The experience was satisfying — particularly when students he mentored were accepted to the college of their choice — but Quiroz Sanchez longed for more on-campus connections at the UW. That led him to become an orientation leader with UW First Year Programs, leading orientation sessions for admitted students. He was later promoted to student coordinator, which meant training and supervising the next cohort of orientation leaders.

Group of 10 students gathered for photo in Husky Stadium, all wearing UW Orientation t-shirts.
Quiroz (bottom right) as a student coordinator for UW First-Year Programs, with the orientation leaders he supervised.

By senior year, all of Quiroz Sanchez’s experiences prepared him for his role with Leadership Without Borders and his return to The Dream Project. All of Quiroz Sanchez’s jobs have been paid positions, with the units involved finding ways to compensate him legally.

Connecting Two Majors

Though leadership roles have kept Quiroz Sanchez busy, he also found time to complete two majors. He arrived on campus with plans to become a math teacher, but that plan was quickly derailed when he took courses in psychology and law, societies & justice (LSJ) and fell in love with both disciplines.

“At first it was refreshing to have two separate topics, to switch between two things I was interested in,” he says. “But as I started taking higher level courses, I began to see how those two fields are not so different. In an immigration law course in LSJ, mental health considerations came up a lot. In psychology courses, we discuss how mental health can impact your predisposition to criminality. The connections became clearer.”

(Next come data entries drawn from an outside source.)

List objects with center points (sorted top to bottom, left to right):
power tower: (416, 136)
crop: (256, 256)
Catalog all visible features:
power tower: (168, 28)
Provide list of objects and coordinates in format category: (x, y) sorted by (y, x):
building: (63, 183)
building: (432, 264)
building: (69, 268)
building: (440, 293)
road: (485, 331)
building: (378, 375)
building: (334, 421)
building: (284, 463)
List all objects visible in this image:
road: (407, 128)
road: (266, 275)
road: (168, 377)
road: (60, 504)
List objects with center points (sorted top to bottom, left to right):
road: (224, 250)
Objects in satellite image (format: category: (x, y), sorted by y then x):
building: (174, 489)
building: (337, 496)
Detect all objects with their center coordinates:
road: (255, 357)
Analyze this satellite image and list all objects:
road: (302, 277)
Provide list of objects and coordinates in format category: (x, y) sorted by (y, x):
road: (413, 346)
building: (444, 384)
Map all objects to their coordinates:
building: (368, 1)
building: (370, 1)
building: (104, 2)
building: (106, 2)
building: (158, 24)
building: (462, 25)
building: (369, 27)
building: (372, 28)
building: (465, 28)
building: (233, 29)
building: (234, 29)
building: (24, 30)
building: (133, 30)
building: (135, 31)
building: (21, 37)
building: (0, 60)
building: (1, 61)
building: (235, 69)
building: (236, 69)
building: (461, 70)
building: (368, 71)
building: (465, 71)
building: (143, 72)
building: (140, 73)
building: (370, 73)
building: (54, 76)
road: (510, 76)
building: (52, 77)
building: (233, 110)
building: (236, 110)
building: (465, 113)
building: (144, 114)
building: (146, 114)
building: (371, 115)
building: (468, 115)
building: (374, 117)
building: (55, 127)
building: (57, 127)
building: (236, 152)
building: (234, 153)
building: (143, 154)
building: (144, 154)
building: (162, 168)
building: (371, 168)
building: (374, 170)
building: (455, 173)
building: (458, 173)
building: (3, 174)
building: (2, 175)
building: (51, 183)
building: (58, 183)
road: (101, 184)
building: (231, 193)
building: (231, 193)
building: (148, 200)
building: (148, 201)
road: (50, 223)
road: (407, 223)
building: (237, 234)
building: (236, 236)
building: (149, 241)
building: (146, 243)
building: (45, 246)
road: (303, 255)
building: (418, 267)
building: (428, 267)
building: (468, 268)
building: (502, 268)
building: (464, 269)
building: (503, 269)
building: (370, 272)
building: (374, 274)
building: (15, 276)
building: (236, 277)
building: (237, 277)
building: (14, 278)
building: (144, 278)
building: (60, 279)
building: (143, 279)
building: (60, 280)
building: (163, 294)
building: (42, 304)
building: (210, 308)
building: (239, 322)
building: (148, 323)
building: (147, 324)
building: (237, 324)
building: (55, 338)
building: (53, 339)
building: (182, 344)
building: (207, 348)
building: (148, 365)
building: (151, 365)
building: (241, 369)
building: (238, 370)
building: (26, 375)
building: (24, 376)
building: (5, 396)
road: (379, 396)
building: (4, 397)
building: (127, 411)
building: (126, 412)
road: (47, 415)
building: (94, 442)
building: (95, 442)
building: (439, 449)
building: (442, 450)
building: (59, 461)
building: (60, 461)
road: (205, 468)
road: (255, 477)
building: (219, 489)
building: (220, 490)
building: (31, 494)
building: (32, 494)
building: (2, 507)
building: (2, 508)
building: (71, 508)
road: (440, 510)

Large group holding red banner that reads "You Are Not Alone" in several languages, standing outside the King County Airport.
Outside the King County Airport, Sanchez and others gathered to protest deportations of undocumented immigrants.

Immigration has been an ongoing focus of Quiroz Sanchez’s work in LSJ this year. He just completed a yearlong LSJ course, Storytelling for Migrant Justice, that involved interviewing detainees at the Northwest Detention Center in Tacoma about their experiences. Students in the course also interviewed (by phone) individuals forcibly removed from the US. Quiroz Sanchez and others have shared some of the stories at a storytelling event at the Seattle Rep and at other readings. A book of the stories will be published by Hinton Publishing next year.

That was a project Quiroz Sanchez could not have imagined when he first arrived at the UW from Pasco. The same is true for many of his UW experiences.

“Coming to the UW pushed me to challenge myself,” he says. “At first I was uncomfortable in this new place, having to figure out who I was and what I wanted to do. But being a mentor to other students has been empowering. I’m surprised at how much smaller it’s made the campus feel. Now it feels like home.”